--- Extract ---
I do love the homeschooling movement and feel if done well it can give your children the best opportunity to flourish.  You can communicate with your child in a way that no teacher can (as wonderful as they may be).  The argument against homeschool is always a social one but I feel this is silly because public school can be just as much of a social nightmare.  Any education requires monitoring by a parent and an active voice that makes actual learning the priority, not the grade received.

I love that with homeschool a parent takes ownership of how and what is taught to her child. She takes ownership of her child’s peer group, social activities and moral teaching.  Not that they don’t have those things, as some might claim, but they are guided by a parent.  There may be some who want to offer their children up to the alter of community good but not me.   It may seem odd for a single girl to have an opinion on homeschool but I think you will find there isn’t much I don’t have an opinion on!
--- Extracted data ---
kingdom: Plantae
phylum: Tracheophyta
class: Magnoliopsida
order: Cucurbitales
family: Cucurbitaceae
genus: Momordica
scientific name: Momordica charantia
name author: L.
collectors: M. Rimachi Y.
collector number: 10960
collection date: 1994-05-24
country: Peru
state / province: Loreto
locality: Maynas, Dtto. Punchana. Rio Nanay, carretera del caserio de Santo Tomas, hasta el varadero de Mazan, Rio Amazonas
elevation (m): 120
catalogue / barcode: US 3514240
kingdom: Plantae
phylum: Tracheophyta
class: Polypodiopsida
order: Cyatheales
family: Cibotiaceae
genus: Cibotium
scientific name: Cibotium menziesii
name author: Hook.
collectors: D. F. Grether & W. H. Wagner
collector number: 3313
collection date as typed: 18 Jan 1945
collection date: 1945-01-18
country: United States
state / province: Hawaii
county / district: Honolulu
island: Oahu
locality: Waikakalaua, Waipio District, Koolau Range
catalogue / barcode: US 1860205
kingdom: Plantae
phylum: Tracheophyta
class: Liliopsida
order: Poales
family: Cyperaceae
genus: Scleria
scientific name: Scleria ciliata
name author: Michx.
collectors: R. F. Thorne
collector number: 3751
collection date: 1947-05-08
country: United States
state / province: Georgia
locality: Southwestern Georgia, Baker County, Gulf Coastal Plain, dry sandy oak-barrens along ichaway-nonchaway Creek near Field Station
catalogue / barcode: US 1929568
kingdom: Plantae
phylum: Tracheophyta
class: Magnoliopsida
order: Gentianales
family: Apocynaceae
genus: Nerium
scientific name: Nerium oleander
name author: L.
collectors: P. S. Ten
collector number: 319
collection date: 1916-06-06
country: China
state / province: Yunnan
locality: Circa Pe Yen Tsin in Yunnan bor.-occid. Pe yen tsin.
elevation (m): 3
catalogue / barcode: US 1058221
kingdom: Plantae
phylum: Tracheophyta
---
Task item = According to the homeschooling text, what kind of argument is always made against homeschool?

Solution = The argument against homeschool is always a social one.